You will be given a specific pin number to use when you call to speak to your loved one. This is again, for privacy. You'll be told about visiting hours and any additional information about the facility to allow you to visit, communicate, or check in on your child. You may be called in for a visit with the case worker during their stay, or you may have emails and phone calls. The lack of communication can feel very strange when you don't realize this is the norm. The real work will come outside of the facility. This time is to reset, ensure safety, and work to get outside resource and support in place.

What I Wish I'd Known:


  • If you don't have a diagnosis already, you aren't likely to get one- even if they write down information/symptoms/and potential diagnoses on the discharge paperwork. 
  • If you do have a diagnosis before the hospitalization, you may see something completely different on the paperwork. Don't put much stock in this. There will be no testing, no critical observation and no deep dive into their struggles during their stay in effort to diagnose.
  • Acute hospitalization is used for stabilization and safety. Often there isn't much more. Your child may be offered some therapy- both alone and with a group; however, many times these sessions are not required. It's possible your child could stay and not once have any level of therapy.

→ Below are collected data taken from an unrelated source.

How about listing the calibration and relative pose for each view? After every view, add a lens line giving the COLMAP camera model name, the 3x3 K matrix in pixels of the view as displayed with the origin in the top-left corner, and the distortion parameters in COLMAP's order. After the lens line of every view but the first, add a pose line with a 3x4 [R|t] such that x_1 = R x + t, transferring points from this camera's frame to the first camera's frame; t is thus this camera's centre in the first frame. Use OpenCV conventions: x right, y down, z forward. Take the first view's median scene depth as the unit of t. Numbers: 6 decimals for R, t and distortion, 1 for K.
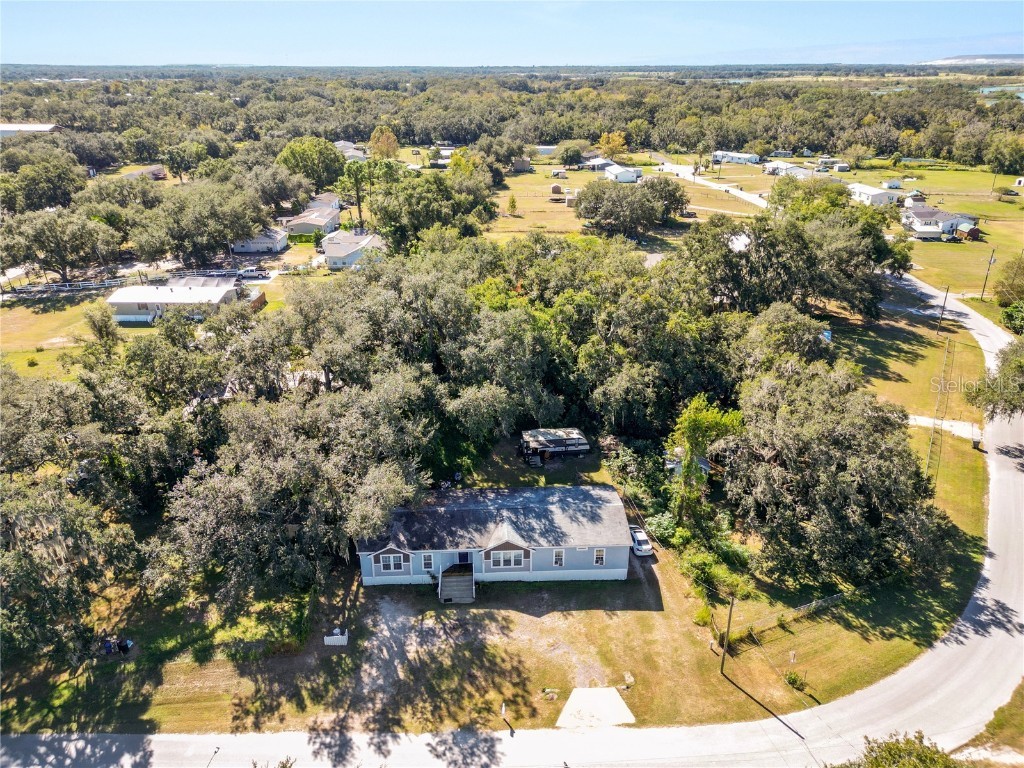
lens RADIAL K [[715.4, 0, 512.0], [0, 715.4, 384.0], [0, 0, 1]] dist [0.067797, -0.067342]
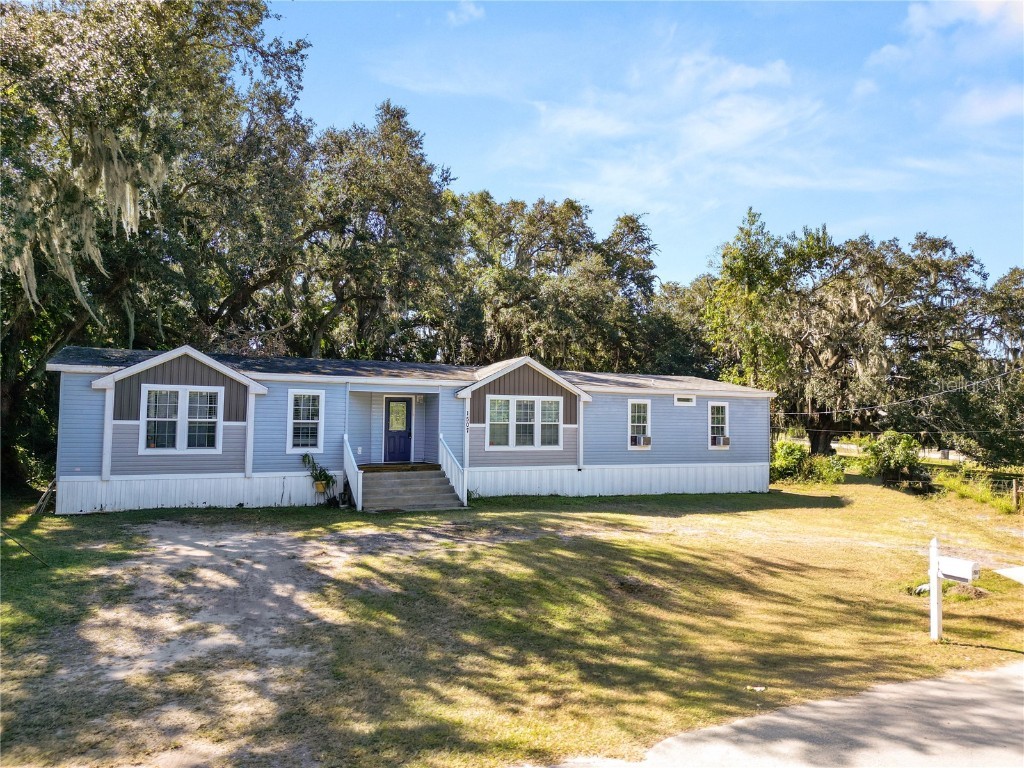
lens RADIAL K [[712.7, 0, 517.3], [0, 712.7, 379.7], [0, 0, 1]] dist [0.101799, -0.161065]
pose [[0.908482, 0.034877, 0.416465, -0.166788], [0.159970, 0.891599, -0.423628, 0.384065], [-0.386095, 0.451481, 0.804423, 0.702784]]
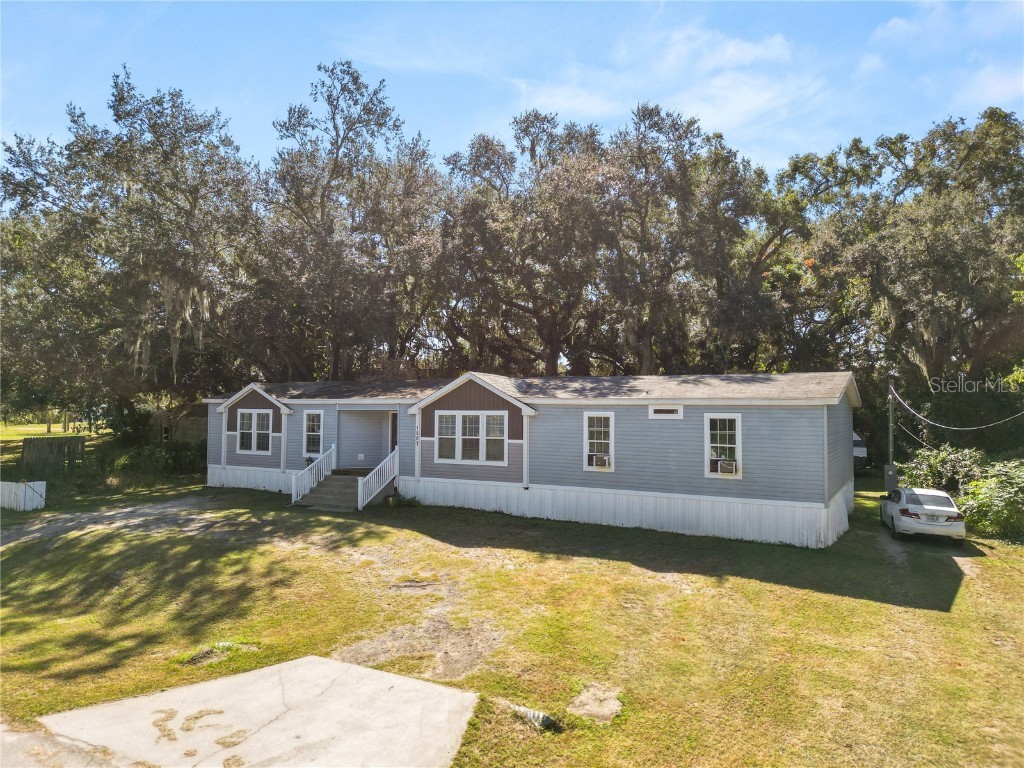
lens RADIAL K [[712.7, 0, 517.3], [0, 712.7, 379.7], [0, 0, 1]] dist [0.101799, -0.161065]
pose [[0.856691, -0.015230, -0.515605, 0.211449], [-0.214316, 0.898697, -0.382638, 0.359365], [0.469201, 0.438305, 0.766642, 0.718196]]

I was devastated with my son's first hospitalization and having to leave him behind, but I was hoping for answers. At the time of admission, we'd had a couple of hellish years without any explanation and I was desperate to kick start whatever meds, therapy, or help that might save us. Imagine my shock and disappointment when he was discharged and the nurse told me they hadn't seen any of the behaviors I'd reported. This is also a huge possibility. You may have left behind a raging, emotional, anxious, insomniac and return only to be told they've been calm, sleeping well and respectful. The structure of the ward can be very relieving to kids who have been stuck in an emotional meltdown, and while it's hard not to be validated by the staff's direct observation of the symptoms, know that this time away has been a rest for their brain.

There is so much more I could write, but this is incredibly long as it is. We'll come back to this topic again and cover more, but for now, this helps to give a good generalized look at what to expect. Information is power and can help both of you to combat anxiety should you find yourself in this situation. That's my goal: help demystify the process and give you more control.